Tuesday, 13 February 2007

Klaxons/CSS Wolverhampton Wulfrun Hall 12/02/07 - Back to the old skool (Disco)



Cast your mind back to 1991. Rave. Vicks. Idiots in stupid clothing. Glow Sticks. A truly horrible time for music. It may have been a ‘scene’ but it was to me and many more, obscene.


2007 and music once more is in a sorry state. There are a few good bands around, as there were in 1991, but not enough to justify calling anything a ‘scene’. Tonight’s headliners, Klaxons made the mistake of giving their music a tag in an interview once, New Rave. Oh dear, this was all it took for the NME to vacuously decide that ‘New Rave’ is indeed, a ‘New Scene’.

Where once to be fashionable, you went to the high street and bought the same clothes as everyone else, now you pick up NME, glance over the many full page adverts and promotional features for such ‘alternative’ boutiques such as Topshop and Next, and marry that together with what NME are telling you is fashionable (New Rave), and what do you get?? New Scenesters, or New Ravers.

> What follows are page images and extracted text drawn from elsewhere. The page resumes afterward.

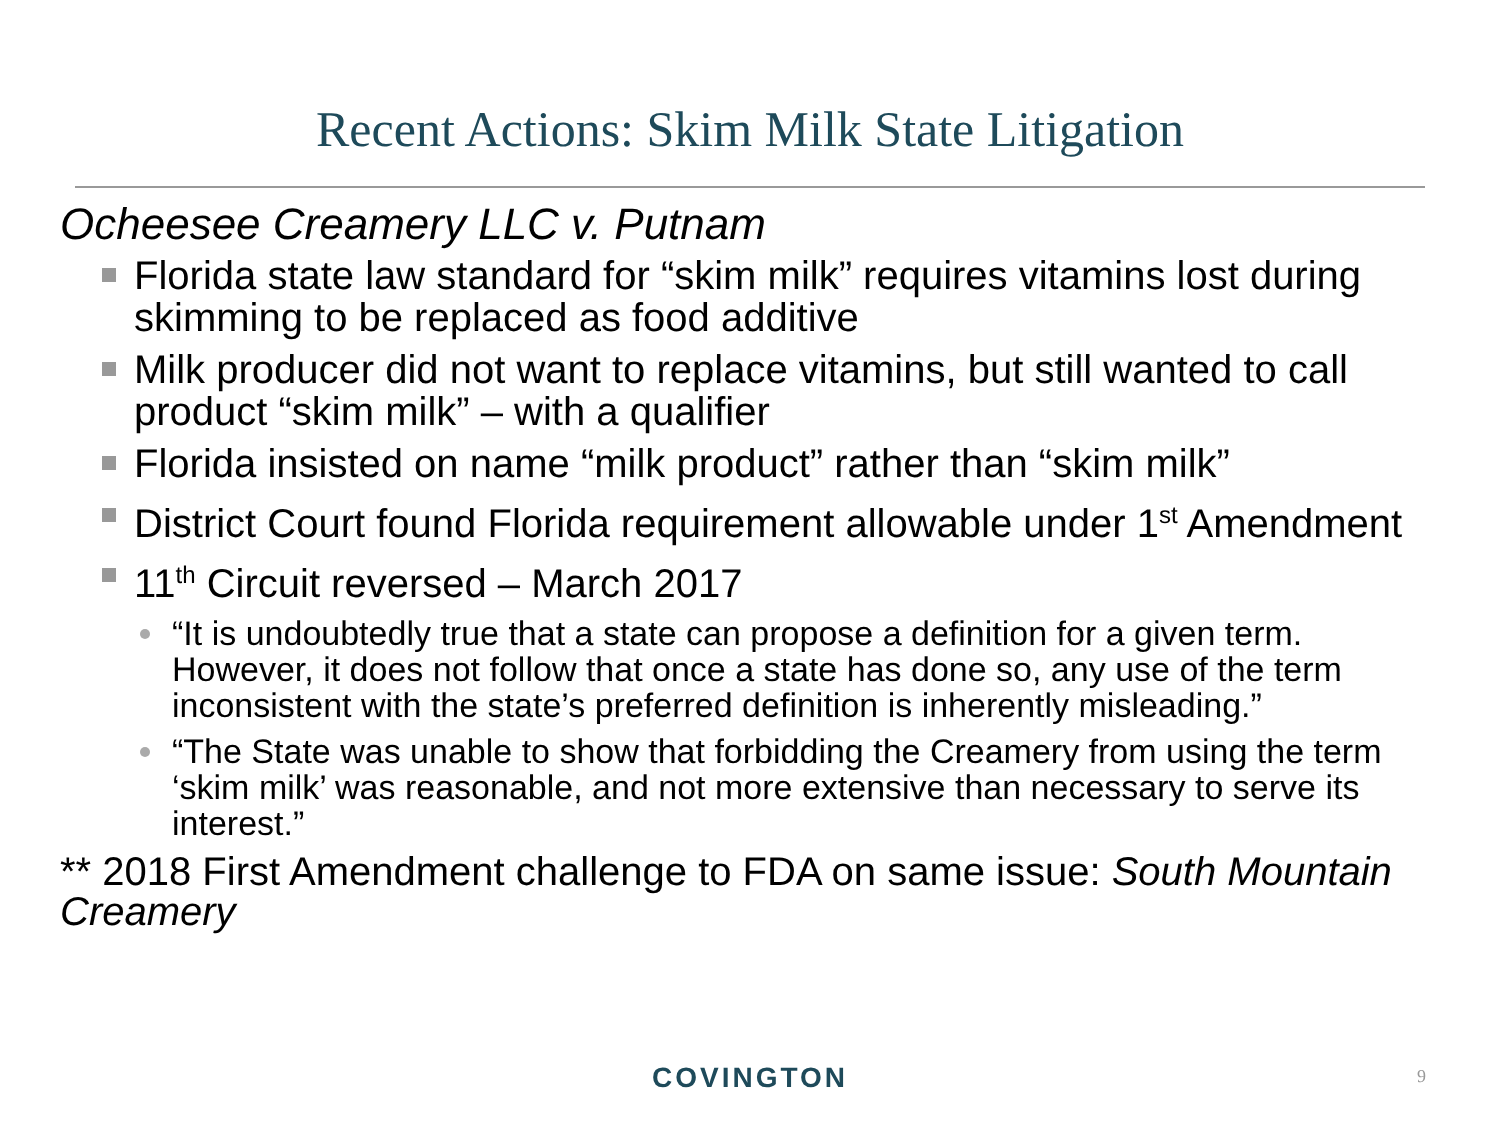Recent Actions: Skim Milk State Litigation
Ocheesee Creamery LLC v. Putnam
Florida state law standard for “skim milk” requires vitamins lost during skimming to be replaced as food additive
Milk producer did not want to replace vitamins, but still wanted to call product “skim milk” – with a qualifier
Florida insisted on name “milk product” rather than “skim milk”
District Court found Florida requirement allowable under 1<sup>st</sup> Amendment
11<sup>th</sup> Circuit reversed – March 2017
“It is undoubtedly true that a state can propose a definition for a given term. However, it does not follow that once a state has done so, any use of the term inconsistent with the state’s preferred definition is inherently misleading.”
“The State was unable to show that forbidding the Creamery from using the term ‘skim milk’ was reasonable, and not more extensive than necessary to serve its interest.”
** 2018 First Amendment challenge to FDA on same issue: South Mountain Creamery
COVINGTON 9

Klaxons are a very good band. They proved this tonight by blasting through the bulk of ‘Myths of the Near Future’ with energy and passion aplenty. Joint headliners CSS, who are about as 'New Rave' as Dakota Fanning is 'Near Grave', were also fantastic, considering the fact that they were given hardly any time to prove this. Package tours eh...





The audience riled me. I hate glowsticks, and they were here en masse, because NME says it’s trendy. It isn’t, it looks stupid. Call me miserable, but I wish they were made out of toxic chemicals that burn through skin and bones, and I wish everyone would split, as they annoy me immensely, and remind me of how bad the early nineties were. Despite this however, I remained happy that the bands themselves were fantastic and didn’t wear a glowstick throughout the whole gig, which resembled one of my old school discos.


PS Hypocritical I know, but I once worked with Altern 8. This is allowed; on the basis of they released some fantastic, innovative records under the name Nexus 21, (check your Techno history books folks). I once had to go round Birmingham with them to buy Yellow dust masks for a forthcoming top of the pops appearance, as they were fed up of painting white ones only for the paint to chip off during the performance. The embarrassment of going into Snow and Rock knowing that everyone thought that we were ‘fans of that novelty band’ as opposed to a band with some heavyweight serious techno records cum subversive novelty band, shopping for official ‘stage wear’… Those weren’t the days!